Turning Thirst into Treasure (and Brine into Business)
#FoodandWaterSecurity #NetZeroTransition
Egypt‘s annual per capita water share fell to around 490 cubic metres. This is less than half the international water-poverty threshold of 1,000 cubic metres. Today, Egypt operates more than 100 desalination plants producing around 1.4 million cubic metres of desalinated water daily. It plans to expand capacity to 10 million cubic metres per day, with active discussions with Saudi Arabia’s ACWA Power.
Yet desalination comes at a cost. For every litre of freshwater produced, roughly 1.5 litres of brine are generated. At current output, Egypt’s plants could produce an estimated 2.1 million cubic metres of brine per day. This becomes a risk to biodiversity and tourism when discharged into ecosystems like the Red Sea. ‘Brine mining’ offers a possible solution: it involves recovering dissolved elements such as sodium chloride, magnesium, potassium, bromine, and lithium from salt solutions.

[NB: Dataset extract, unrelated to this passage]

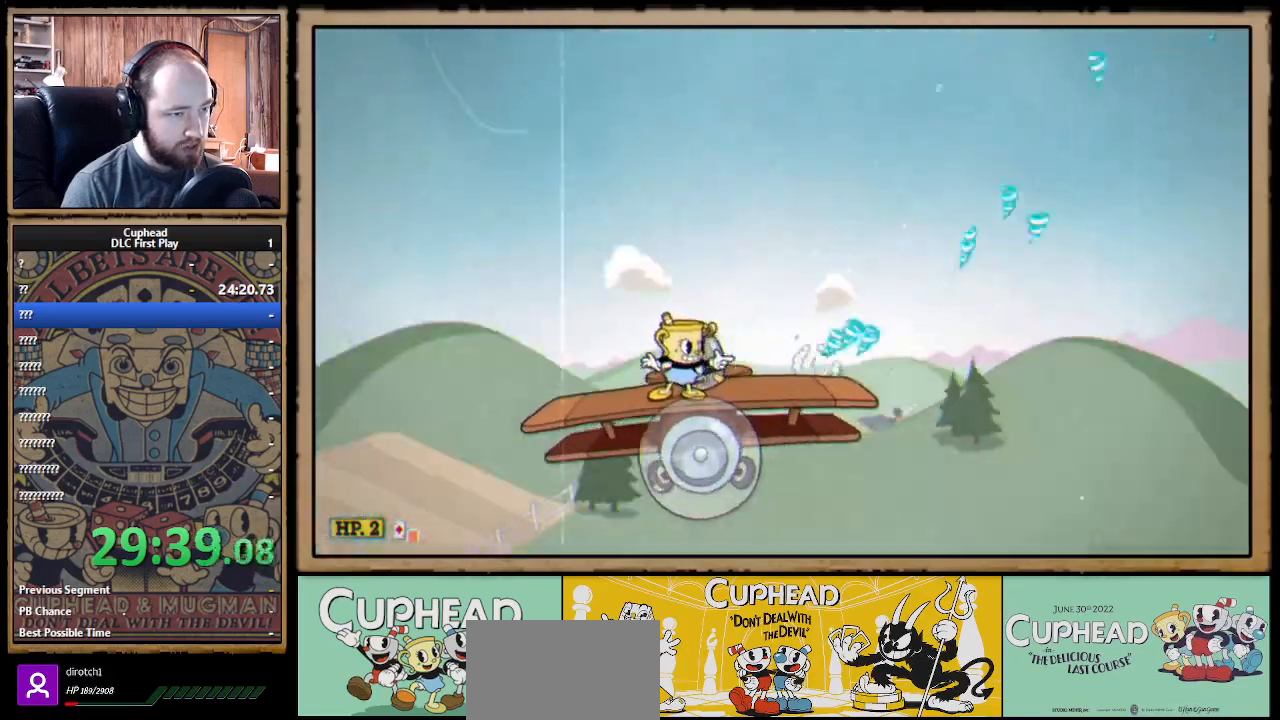
{"buttons": ["X", "R1"], "left_stick": "center", "right_stick": "center", "events": []}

The case for MENA is clear. The region imports large quantities of industrial salts, fertilizers, and critical minerals, while brine mining can be an alternative. Technologies like nanofiltration, selective ion-exchange membranes, zero liquid discharge (ZLD), and solar evaporation ponds make it possible to recover saleable salts for use in industry and aquaculture. Similar models used in China’s salt lakes show brine can be a resource rather than just waste.
SOMA’s Perspective:
Desalination is an essential part of MENA’s water strategy. It is also a classic case of solving one scarcity by creating another. The goal will be to shift toward waste management, as brine becomes a growing environmental liability that will be harder to ignore at scale. It is necessary to build the regulation, infrastructure, and partnerships to capture value from brine rather than pushing the costs downstream.